## Job item
Examine the entries and show every line in which the word "elle" is found.

[Stored items from a collection]
####################
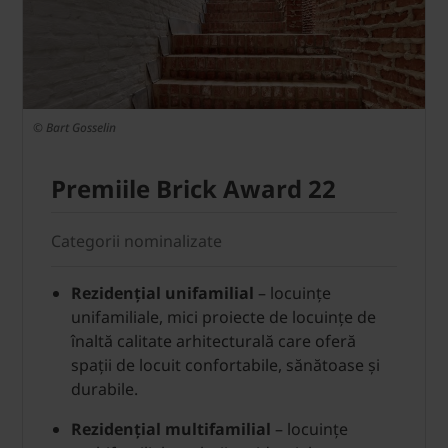
© Bart Gosselin
Premiile Brick Award 22
Categorii nominalizate
Rezidențial unifamilial
– locuințe
unifamiliale, mici proiecte de locuințe de
înaltă calitate arhitecturală care oferă
spații de locuit confortabile, sănătoase și
durabile.
Rezidențial multifamilial
– locuințe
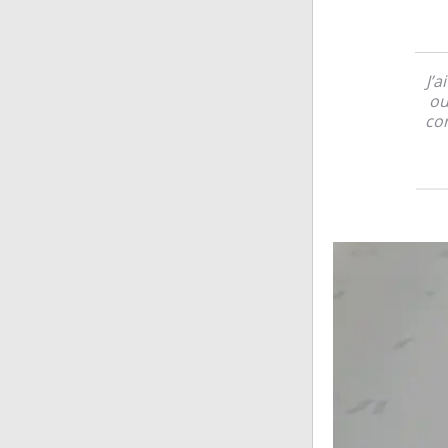
J’a
ou
con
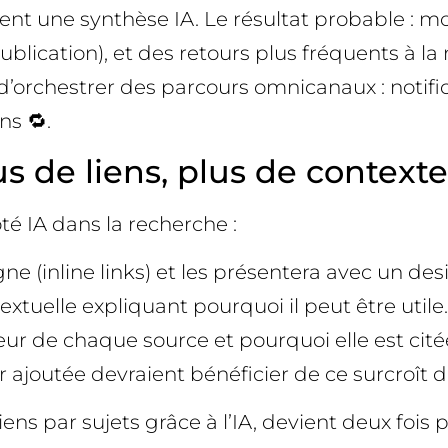
 une synthèse IA. Le résultat probable : moins
publication), et des retours plus fréquents à 
d’orchestrer des parcours omnicanaux : notifi
ns 🔁.
 de liens, plus de contexte,
é IA dans la recherche :
ne (inline links) et les présentera avec un des
elle expliquant pourquoi il peut être utile. C’
eur de chaque source et pourquoi elle est cit
r ajoutée devraient bénéficier de ce surcroît de
ens par sujets grâce à l’IA, devient deux fois 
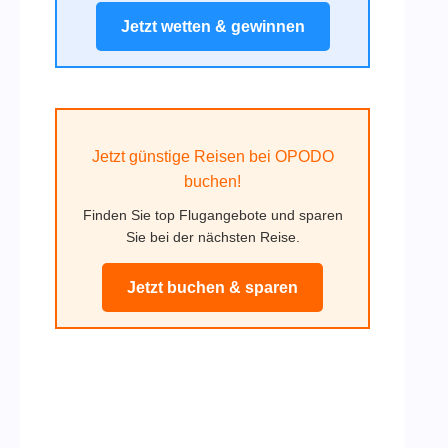
Jetzt wetten & gewinnen
Jetzt günstige Reisen bei OPODO
buchen!
Finden Sie top Flugangebote und sparen
Sie bei der nächsten Reise.
Jetzt buchen & sparen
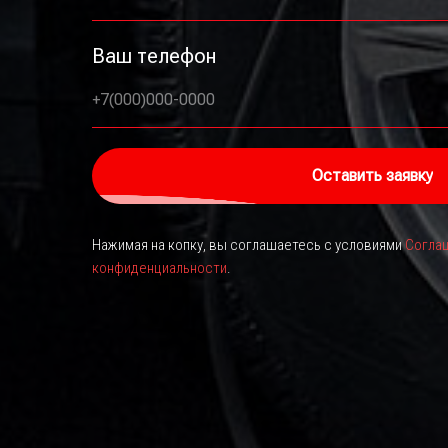
Ваш телефон
+7(000)000-0000
Оставить заявку
Нажимая на копку, вы соглашаетесь с условиями
Соглаш
конфиденциальности
.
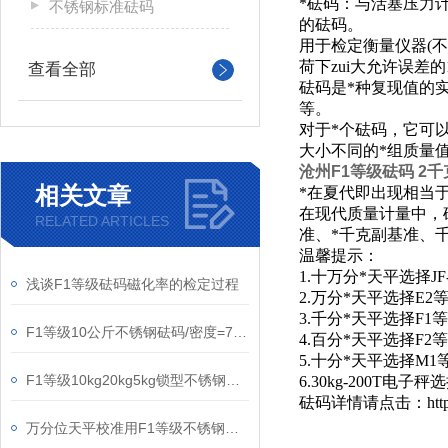
*砝码：与活塞压力
不锈钢标准砝码
的砝码。
用于检定衡量仪器(不
荷下zui大允许误差
查看全部
砝码是*种复现值的
等。
对于*个砝码，它可
大小不同的*组质量
沧州F1等级砝码 2
相关文章
*在夏代即出现相当于
在现代质量计量中，
RELATED ARTICLES
准、*千克副基准、
温馨提示：
1.十万分*天平选择
J
浅谈F1等级砝码磁化率的检定过程
2.万分*天平选择E
3.千分*天平选择F
1
等
F1等级10公斤不锈钢砝码/密度=7.94
4.百分*天平选择F
5.十分*天平选择M
F1等级10kg20kg5kg锁型不锈钢砝码带铝箱包装
6.30kg-200T电
砝码详情请点击：
ht
万分位天平校准用F1等级不锈钢砝码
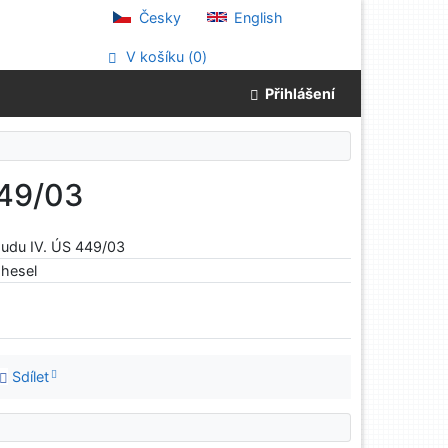
Česky
English
V košíku (
0
)
Přihlášení
449/03
oudu IV. ÚS 449/03
hesel
Sdílet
####################
## Result below
elle expliquant pourquoi il peut être utile. C’
eur de chaque source et pourquoi elle est cit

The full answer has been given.